## EXTRACT PROVIDED
____

By Edward J. Mahoney
Editor’s note. This first appeared on July 5, 2013 in the Burlington Free Press.
Vermont legislators should be mortified that they have enacted a law to allow and promote “aid-in-dying” with virtually no protections for vulnerable patients. One might contend that they have committed legislative malpractice by cutting-and-pasting together a law that has great potential to be injurious to one group of people and violates the rights of conscience of another group — clear violations of their legislative oath.
S.77 (now Act 39), “An Act Relating to Patient Choices and Control at the End of Life,” raises serious problems for hospitals and other health care facilities as well as physicians and health care professionals. A close reading of the statute reveals that Act 39:
Requires that the patient requesting hastened death be “capable” at the time of the request; however it allows someone other than the patient to interpret a patient’s request if the patient is unable to be understood by the physician.
Does not require that the patient be “capable” at the time of the lethal ingestion.
Requires that the patient request a lethal drug for self-administration, however it does not require that the patient actually self-administer the drug.
Requires that physicians inform all terminally ill patients about all available treatment options (including a drug to hasten death) even if the patient does not ask about it.
States that physicians are legally obligated to answer any specific questions about treatment options without withholding any requested information. There is no exemption for a physician who believes the request is premature, clinically inappropriate, or unethical.
The prescribing physician may not contact the patient’s primary physician unless the patient consents, possibly obscuring pertinent history such as prior incapacity, depression, suicidal statements or attempts.
Provides legal immunity for physicians, but not for nurses, pharmacists or other involved professionals.
Does not establish any oversight at all. The physician is only required to report to the Department of Health that he or she has written a lethal prescription (no patient name required) and has followed the procedure set forth in Act 39. The pharmacist is not required to report filling the prescription. There is no prescription tracking. No data is collected. No annual reports. The state and the public will have no idea how often this practice is occurring.
The Department of Health is required to adopt rules about the safe disposal of unused lethal prescriptions, but there is no way for them (or anyone) to know who has these lethal doses in their possession.
In addition — unbelievably — the legislature has declared an automatic repeal of all procedural steps as of July 1, 2016. After that date, hastening a patient’s death will be as simple as treating bronchitis.
Act 39 should be a national embarrassment to Compassion and Choices, the out-of-state organization that lobbied so hard to convince our legislature that legalization of “aid-in-dying” would be good for Vermonters.
One has to wonder how carefully Gov. Shumlin read this bill with such glaring errors and omissions before he signed it.
Act 39 is so egregious we cannot delay until the 2014 legislature to try to “fix” it. The Legislature should be called into special session to re-address this dereliction of their sworn duty.
Edward J. Mahoney of Essex Junction is president of the Vermont Alliance for Ethical Healthcare.

____

Collected data:
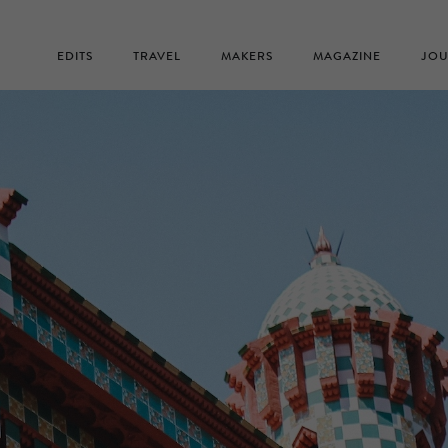
EDITS
TRAVEL
MAKERS
MAGAZINE
JOU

____

## REQUIRED WORK
Rewrite the passage of the Act 39 commentary starting with "Act 39 should" and going on through "good for Vermonters.", changing "Vermonters" to "the people of Vermont".

## YOUR SOLUTION
Act 39 should be a national embarrassment to Compassion and Choices, the out-of-state organization that lobbied so hard to convince our legislature that legalization of “aid-in-dying” would be good for the people of Vermont.